Top of Excerpt provided

The current 18 constituencies, ranked in order of electorate (using the figures for 1 July 2010) are:
59,612 East BelfastThat's a total of 1,185,426; divided by 15 that comes out close enough to 79,000 voters, give or take, in each new seat. The margin of variation is supposed to be 5% either way; if that's taken as a strict guideline for the whole UK, it's going to be a very tight constraint on drawing the Northern Irish seats, as the upper bound for any UK seat will thus be around 79,500. More likely, I'd have thought, that they will allow the pragmatic option of 5% variation for NI seats around the local NI average, which therefore means seat sizes between 75,000 and 83,000 will be acceptable, so I shall take that as a working assumption below.
60,256 South Belfast
60,287 West Belfast
61,063 East Antrim
61,181 Strangford
61,230 North Down
62,045 West Tyrone
63,972 South Antrim
64,139 East Londonderry
65,453 Mid Ulster
66,132 Lagan Valley
66,597 North Belfast
67,161 Foyle
68,926 Fermanagh and South Tyrone
71,937 South Down
74,181 North Antrim
75,481 Newry and Armagh
75,773 Upper Bann
The first strategic question for the boundary revision will be how many seats are needed to cover Belfast. Adding the four current seats together gives enough voters for 3.12 seats in the new dispensation, so one option will be to simply use the current boundaries, maybe trimmed a little, and cut the city to three seats rather than its historic four. When a previous boundary commission in the mid-1990s tried this, it was met with howls of anguish, and instead the four Belfast seats were padded with a few more voters to bring them up to the bare minimum, an approach also taken by the most recent boundary commission.

Bottom of Excerpt provided

▸ Things to do
a: Copy the part of the passage on Northern Ireland constituencies that begins at the words "The current 18" and ends after the words "working assumption below.".
b: Answer these questions from the passage on Northern Ireland constituencies:
(i) What electorate is listed for Foyle?
(ii) Adding the four current Belfast seats together gives enough voters for how many seats in the new dispensation?
(iii) When did a previous boundary commission try cutting Belfast to three seats?
c: From the list in the passage on Northern Ireland constituencies, name every constituency with an electorate above 70,000, and give its figure.

Top of Entries provided

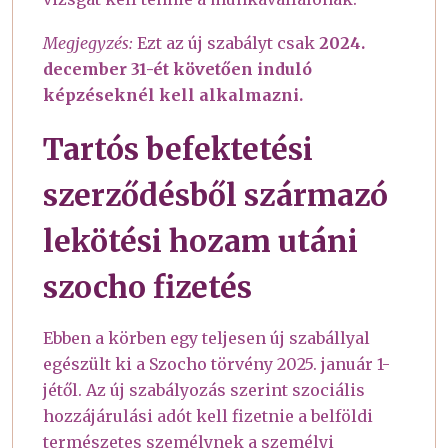
Megjegyzés:
Ezt az új szabályt csak
2024.
december 31-ét követően induló
képzéseknél kell alkalmazni.
Tartós befektetési
szerződésből származó
lekötési hozam utáni
szocho fizetés
Ebben a körben egy teljesen új szabállyal
egészült ki a Szocho törvény 2025. január 1-
jétől. Az új szabályozás szerint szociális
hozzájárulási adót kell fizetnie a belföldi
természetes személynek a személyi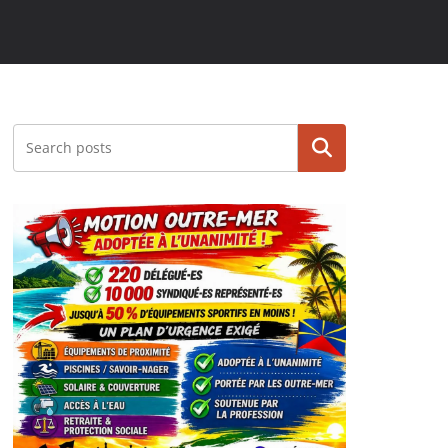
Rechercher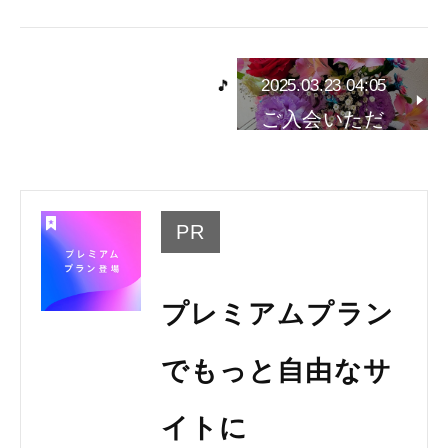
2025.03.23 04:05
ご入会いただ
きました～…
PR
プレミアムプラン
でもっと自由なサ
イトに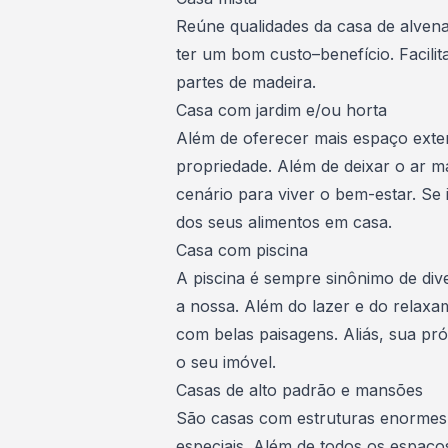
Reúne qualidades da casa de alvena
ter um bom custo–benefício. Facilit
partes de madeira.
Casa com jardim e/ou horta
Além de oferecer mais espaço exte
propriedade
. Além de deixar o ar m
cenário para viver o bem-estar. Se 
dos seus alimentos em casa.
Casa com piscina
A
piscina é sempre sinônimo de div
a nossa. Além do lazer e do relax
com belas paisagens. Aliás, sua pr
o seu imóvel.
Casas de alto padrão e mansões
São casas com estruturas enormes
especiais. Além de todos os espaço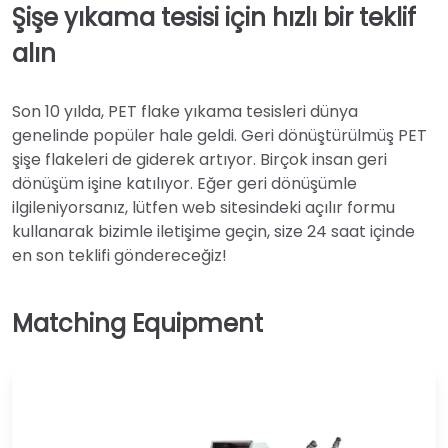
Şişe yıkama tesisi için hızlı bir teklif
alın
Son 10 yılda, PET flake yıkama tesisleri dünya
genelinde popüler hale geldi. Geri dönüştürülmüş PET
şişe flakeleri de giderek artıyor. Birçok insan geri
dönüşüm işine katılıyor. Eğer geri dönüşümle
ilgileniyorsanız, lütfen web sitesindeki açılır formu
kullanarak bizimle iletişime geçin, size 24 saat içinde
en son teklifi göndereceğiz!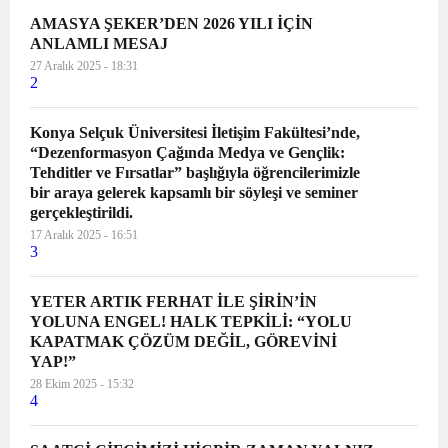
AMASYA ŞEKER’DEN 2026 YILI İÇİN
ANLAMLI MESAJ
27 Aralık 2025 - 18:31
2
Konya Selçuk Üniversitesi İletişim Fakültesi’nde,
“Dezenformasyon Çağında Medya ve Gençlik:
Tehditler ve Fırsatlar” başlığıyla öğrencilerimizle
bir araya gelerek kapsamlı bir söyleşi ve seminer
gerçekleştirildi.
17 Aralık 2025 - 16:51
3
YETER ARTIK FERHAT İLE ŞİRİN’İN
YOLUNA ENGEL! HALK TEPKİLİ: “YOLU
KAPATMAK ÇÖZÜM DEĞİL, GÖREVİNİ
YAP!”
28 Ekim 2025 - 15:32
4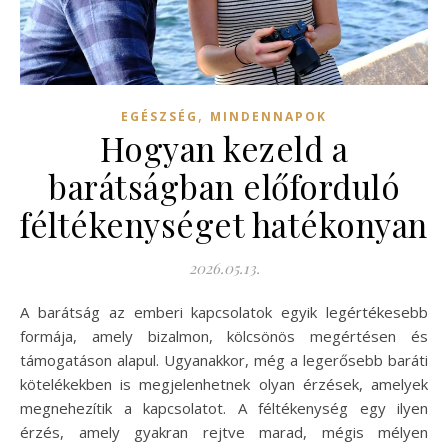
,
EGÉSZSÉG
MINDENNAPOK
Hogyan kezeld a
barátságban előforduló
féltékenységet hatékonyan
2026.05.13.
A barátság az emberi kapcsolatok egyik legértékesebb
formája, amely bizalmon, kölcsönös megértésen és
támogatáson alapul. Ugyanakkor, még a legerősebb baráti
kötelékekben is megjelenhetnek olyan érzések, amelyek
megnehezítik a kapcsolatot. A féltékenység egy ilyen
érzés, amely gyakran rejtve marad, mégis mélyen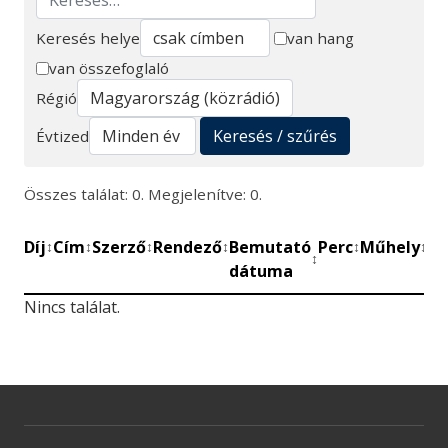
Keresés helye
van hang
van összefoglaló
Keresés
Régió
Keresés / szűrés
Évtized
Összes találat: 0. Megjelenítve: 0.
Díj
Cím
Szerző
Rendező
Bemutató
Perc
Műhely
Mű
↕
↕
↕
↕
↕
↕
↕
dátuma
be
Nincs találat.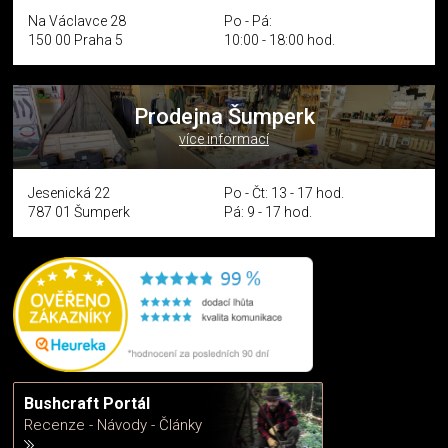
Na Václavce 28
Po - Pá:
150 00 Praha 5
10:00 - 18:00 hod.
Prodejna Šumperk
více informací
Jesenická 22
Po - Čt: 13 - 17 hod.
787 01 Šumperk
Pá: 9 - 17 hod.
Bushcraft Portál
Recenze - Návody - Články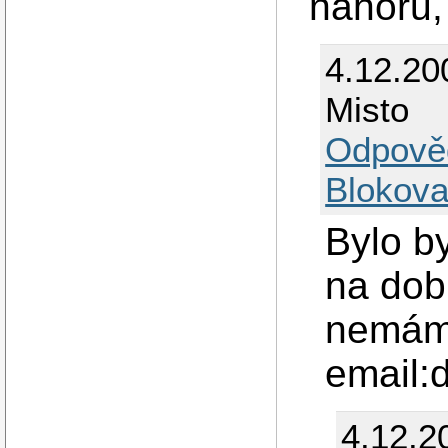
nahoru, 
4.12.20
Misto
Odpově
Blokova
Bylo b
na dob
nemám
email:
4.12.2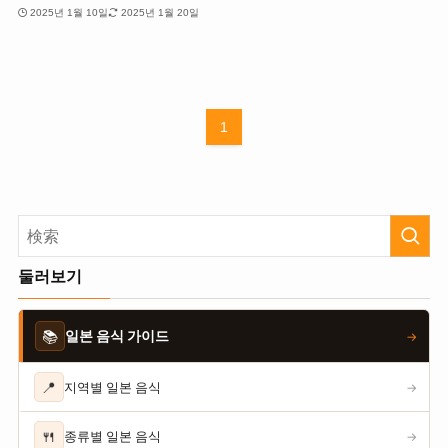
2025년 1월 10일
2025년 1월 20일
1
둘러보기
📚
일본 음식 가이드
→
📍
지역별 일본 음식
→
🍴
종류별 일본 음식
→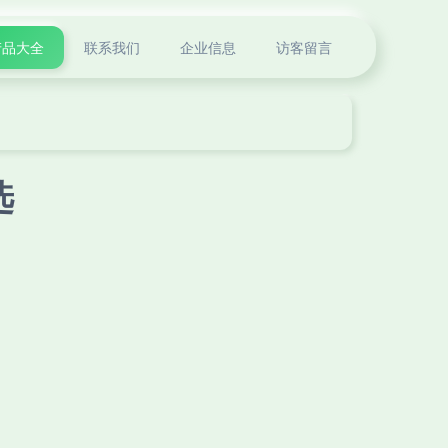
产品大全
联系我们
企业信息
访客留言
选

Bottom of Entries provided

▸ Set of answers
a:
The current 18 constituencies, ranked in order of electorate (using the figures for 1 July 2010) are:
59,612 East BelfastThat's a total of 1,185,426; divided by 15 that comes out close enough to 79,000 voters, give or take, in each new seat. The margin of variation is supposed to be 5% either way; if that's taken as a strict guideline for the whole UK, it's going to be a very tight constraint on drawing the Northern Irish seats, as the upper bound for any UK seat will thus be around 79,500. More likely, I'd have thought, that they will allow the pragmatic option of 5% variation for NI seats around the local NI average, which therefore means seat sizes between 75,000 and 83,000 will be acceptable, so I shall take that as a working assumption below.

b:
(i) 67,161
(ii) 3.12 seats
(iii) In the mid-1990s

c:
South Down: 71,937
North Antrim: 74,181
Newry and Armagh: 75,481
Upper Bann: 75,773